Job gains lower, unemployment higher.  U.S. employers scaled back hiring in April more than anticipated and the unemployment rate unexpectedly rose, suggesting some cooling may be underway after a robust start to the year.  The labor market added just 175K jobs in April, below consensus expectations of +240K, and the unemployment rate ticked up 0.1% to 3.9%.  Earlier this week, Fed policymakers kept interest rates unchanged – as expected – noting weaker demand for labor as an indication that policy is adequately restrictive.  Uncertainty about how many rate cuts, if any, will be implemented this year (and when) has grown in recent weeks.  In response to today’s report, markets pulled forward and increased rate-cut expectations for 2024 pricing in two cuts with the first in September.

·       175K jobs added in April – Below expectations.  The U.S. labor market added 175K jobs in April, down from +315K in March and below the trailing twelve month average of +242K.  Forecasts ranged from +145K to +280K with a median of +240K.  Hiring was more pronounced in health care (+56K), social assistance (+31k), and transportation/warehousing (+22K).
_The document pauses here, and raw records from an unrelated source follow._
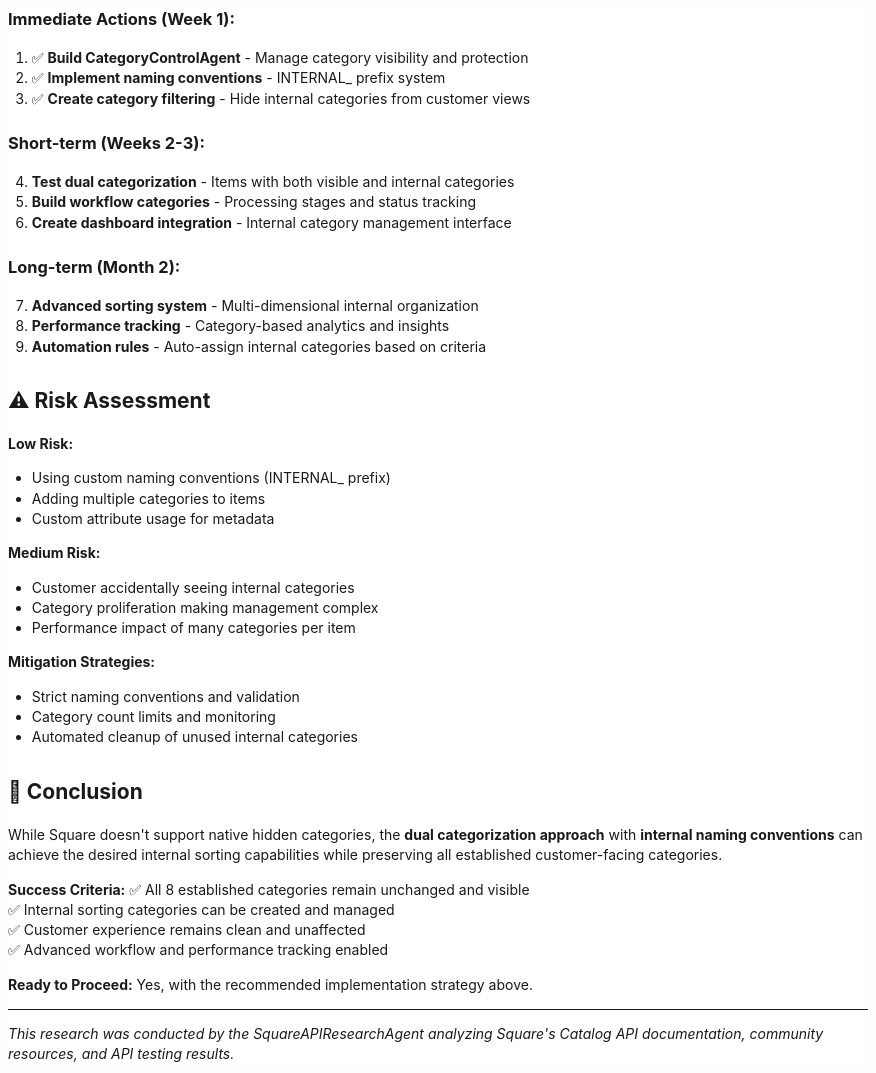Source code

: ### Immediate Actions (Week 1):
1. ✅ **Build CategoryControlAgent** - Manage category visibility and protection
2. ✅ **Implement naming conventions** - INTERNAL_ prefix system
3. ✅ **Create category filtering** - Hide internal categories from customer views

### Short-term (Weeks 2-3):
4. **Test dual categorization** - Items with both visible and internal categories
5. **Build workflow categories** - Processing stages and status tracking
6. **Create dashboard integration** - Internal category management interface

### Long-term (Month 2):
7. **Advanced sorting system** - Multi-dimensional internal organization
8. **Performance tracking** - Category-based analytics and insights
9. **Automation rules** - Auto-assign internal categories based on criteria

## ⚠️ Risk Assessment

**Low Risk:**
- Using custom naming conventions (INTERNAL_ prefix)
- Adding multiple categories to items
- Custom attribute usage for metadata

**Medium Risk:**
- Customer accidentally seeing internal categories
- Category proliferation making management complex
- Performance impact of many categories per item

**Mitigation Strategies:**
- Strict naming conventions and validation
- Category count limits and monitoring
- Automated cleanup of unused internal categories

## 🎯 Conclusion

While Square doesn't support native hidden categories, the **dual categorization approach** with **internal naming conventions** can achieve the desired internal sorting capabilities while preserving all established customer-facing categories.

**Success Criteria:**
✅ All 8 established categories remain unchanged and visible  
✅ Internal sorting categories can be created and managed  
✅ Customer experience remains clean and unaffected  
✅ Advanced workflow and performance tracking enabled  

**Ready to Proceed:** Yes, with the recommended implementation strategy above.

---

*This research was conducted by the SquareAPIResearchAgent analyzing Square's Catalog API documentation, community resources, and API testing results.*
·       3.9% unemployment – up from 3.8%.  The U.S. unemployment rate rose 0.1% to 3.9% in April.  Forecasts ranged from 3.7% to 3.9% with a median of 3.8%.  This marks the 27th consecutive month below 4% as unemployment has ranged from 3.4% to 4.0% since the end of 2021.  The labor force participation rate was unchanged at 62.7%.  Year-over-year, wage growth increased 3.9% decelerating modestly from 4.1% in the month prior.  Month-over-month, wages increased 0.2% compared to +0.3% in March and expectations for the same.